The interesting thing about currency devaluation is that there seems to be a polite and a rude way to do it. The polite way, of course, is to devaluate your currency but put it in a nice package on it and tie a pretty little ribbon on topic of it. I am, of course, talking about the fiscal stimulus schemes engaged in by central banks ranging from the Bank of Japan, to the European central bank, and the U.S. Federal Reserve.
You might be thinking, “Well, the actual schemes these central banks engage in are not bald-faced devaluation schemes.” You might be drinking the Kool-Aid and actually believe that these stimulus schemes are simply intended to pump so much money into financial markets. This is so that some of this money ends up in real economic activity which improves people’s lives on Main Street. I am sorry to burst your bubble, but these stimulus schemes are all about devaluation. All these central banks may hem and haw about devaluation criticism, but the net practical economic effect of what they are doing is precisely that. They are devaluing their currency.
There is a lot at stake here. When the Bank of Japan destroys the value of the yen, Japanese exports become more attractive. You get cheaper products at a certain quality level, and chances are you would probably buy more Japanese goods. The same applies to European products. Moreover, your existing debt, as long as they are denominated in your currency, gets cheaper.
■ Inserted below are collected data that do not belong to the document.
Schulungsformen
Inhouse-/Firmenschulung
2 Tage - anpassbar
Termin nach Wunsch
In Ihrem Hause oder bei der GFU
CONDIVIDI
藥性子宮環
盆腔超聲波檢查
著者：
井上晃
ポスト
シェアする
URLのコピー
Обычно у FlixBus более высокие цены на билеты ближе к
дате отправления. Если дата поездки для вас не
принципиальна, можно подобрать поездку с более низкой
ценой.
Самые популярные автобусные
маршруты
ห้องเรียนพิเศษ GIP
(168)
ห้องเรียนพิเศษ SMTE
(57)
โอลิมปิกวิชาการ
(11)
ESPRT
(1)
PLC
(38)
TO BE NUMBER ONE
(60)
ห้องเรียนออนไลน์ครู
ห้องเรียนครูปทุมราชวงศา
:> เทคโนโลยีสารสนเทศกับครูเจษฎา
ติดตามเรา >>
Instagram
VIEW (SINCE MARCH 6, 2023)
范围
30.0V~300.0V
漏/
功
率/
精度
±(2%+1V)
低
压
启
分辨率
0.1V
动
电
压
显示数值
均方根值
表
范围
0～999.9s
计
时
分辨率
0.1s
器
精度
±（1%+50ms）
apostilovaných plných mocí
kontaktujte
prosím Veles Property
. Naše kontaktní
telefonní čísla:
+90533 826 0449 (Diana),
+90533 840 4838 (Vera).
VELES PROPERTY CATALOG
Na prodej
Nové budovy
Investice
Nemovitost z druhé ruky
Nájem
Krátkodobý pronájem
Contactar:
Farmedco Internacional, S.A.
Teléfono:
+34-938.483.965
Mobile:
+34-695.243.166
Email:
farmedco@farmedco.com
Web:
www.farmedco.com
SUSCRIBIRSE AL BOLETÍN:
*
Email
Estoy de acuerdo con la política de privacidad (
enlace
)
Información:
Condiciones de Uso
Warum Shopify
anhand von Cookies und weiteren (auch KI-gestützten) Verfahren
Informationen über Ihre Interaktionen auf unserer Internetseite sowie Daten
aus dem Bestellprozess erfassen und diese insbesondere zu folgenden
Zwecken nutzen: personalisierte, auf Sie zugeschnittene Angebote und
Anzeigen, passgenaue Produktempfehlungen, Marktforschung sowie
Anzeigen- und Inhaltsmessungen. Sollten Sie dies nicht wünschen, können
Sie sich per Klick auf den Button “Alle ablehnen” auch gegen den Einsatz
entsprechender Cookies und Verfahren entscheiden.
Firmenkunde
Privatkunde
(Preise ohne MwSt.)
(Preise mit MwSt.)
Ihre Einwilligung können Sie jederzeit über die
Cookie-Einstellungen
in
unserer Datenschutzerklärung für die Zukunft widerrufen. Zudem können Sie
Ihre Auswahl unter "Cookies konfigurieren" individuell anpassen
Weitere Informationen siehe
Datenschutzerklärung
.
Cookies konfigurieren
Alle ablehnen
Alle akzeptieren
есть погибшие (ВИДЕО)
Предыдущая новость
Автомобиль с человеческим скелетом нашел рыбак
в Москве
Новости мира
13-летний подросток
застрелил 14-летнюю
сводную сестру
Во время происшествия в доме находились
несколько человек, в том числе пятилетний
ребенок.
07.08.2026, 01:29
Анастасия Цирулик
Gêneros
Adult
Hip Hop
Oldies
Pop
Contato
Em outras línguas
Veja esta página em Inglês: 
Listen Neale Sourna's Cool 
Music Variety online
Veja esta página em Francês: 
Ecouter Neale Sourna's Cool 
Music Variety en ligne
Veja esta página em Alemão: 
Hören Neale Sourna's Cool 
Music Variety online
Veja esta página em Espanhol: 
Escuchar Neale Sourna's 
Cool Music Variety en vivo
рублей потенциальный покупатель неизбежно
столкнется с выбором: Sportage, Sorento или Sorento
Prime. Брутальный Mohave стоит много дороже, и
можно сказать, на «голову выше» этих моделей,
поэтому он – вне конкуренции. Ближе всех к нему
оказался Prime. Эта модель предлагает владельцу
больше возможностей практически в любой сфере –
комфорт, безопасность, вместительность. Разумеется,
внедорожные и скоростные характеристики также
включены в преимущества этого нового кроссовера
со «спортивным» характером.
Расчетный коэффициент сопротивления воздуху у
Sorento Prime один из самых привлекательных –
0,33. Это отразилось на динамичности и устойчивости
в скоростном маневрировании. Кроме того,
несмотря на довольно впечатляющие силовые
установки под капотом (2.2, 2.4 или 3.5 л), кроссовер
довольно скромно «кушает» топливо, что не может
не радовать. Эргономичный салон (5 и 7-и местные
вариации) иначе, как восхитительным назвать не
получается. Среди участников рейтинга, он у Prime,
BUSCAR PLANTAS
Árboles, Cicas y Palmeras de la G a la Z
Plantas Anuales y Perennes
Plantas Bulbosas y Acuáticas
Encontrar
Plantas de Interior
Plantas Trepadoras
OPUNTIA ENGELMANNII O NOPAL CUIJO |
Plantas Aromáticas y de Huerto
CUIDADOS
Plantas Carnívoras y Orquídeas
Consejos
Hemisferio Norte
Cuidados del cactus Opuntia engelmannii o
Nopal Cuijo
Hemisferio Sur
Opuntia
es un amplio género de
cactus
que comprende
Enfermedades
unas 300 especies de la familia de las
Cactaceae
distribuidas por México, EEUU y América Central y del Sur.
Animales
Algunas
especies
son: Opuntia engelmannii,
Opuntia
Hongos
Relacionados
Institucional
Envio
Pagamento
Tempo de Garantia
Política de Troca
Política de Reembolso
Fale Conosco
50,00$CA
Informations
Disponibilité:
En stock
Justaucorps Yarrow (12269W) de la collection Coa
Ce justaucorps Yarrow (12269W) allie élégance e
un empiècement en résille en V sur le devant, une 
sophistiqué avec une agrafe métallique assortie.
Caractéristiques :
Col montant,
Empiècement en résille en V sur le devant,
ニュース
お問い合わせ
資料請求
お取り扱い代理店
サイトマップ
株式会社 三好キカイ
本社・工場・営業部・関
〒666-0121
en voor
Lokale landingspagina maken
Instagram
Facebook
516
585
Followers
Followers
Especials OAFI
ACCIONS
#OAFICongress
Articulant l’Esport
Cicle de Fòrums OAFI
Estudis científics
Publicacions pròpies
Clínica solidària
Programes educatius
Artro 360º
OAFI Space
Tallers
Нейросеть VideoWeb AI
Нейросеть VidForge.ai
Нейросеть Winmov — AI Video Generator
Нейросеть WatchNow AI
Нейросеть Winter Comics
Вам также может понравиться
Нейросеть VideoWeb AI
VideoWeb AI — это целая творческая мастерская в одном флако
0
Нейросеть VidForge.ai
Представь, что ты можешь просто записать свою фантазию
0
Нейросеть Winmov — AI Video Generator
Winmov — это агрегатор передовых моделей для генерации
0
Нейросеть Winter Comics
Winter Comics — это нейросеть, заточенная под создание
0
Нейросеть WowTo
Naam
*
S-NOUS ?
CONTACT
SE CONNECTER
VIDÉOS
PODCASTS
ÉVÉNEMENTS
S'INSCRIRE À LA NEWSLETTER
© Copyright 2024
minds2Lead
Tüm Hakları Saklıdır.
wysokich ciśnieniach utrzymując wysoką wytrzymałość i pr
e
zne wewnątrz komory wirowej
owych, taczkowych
However, there is a lot of hypocrisy in the way central banks do their devaluations. If you devalue your currency like Azerbaijan and do it transparently, market observers would penalize your equities. They would also urge caution regarding doing business with you. I really see this double standard as hypocritical. Why can’t Azerbaijan or, possibly in the future, Greece engage in something that bigger economies engage in all the time? Whether you are decreasing interest rates or you are engaging in quantitative easing or some other elaborate stimulus program, it all boils down to one thing: devaluation.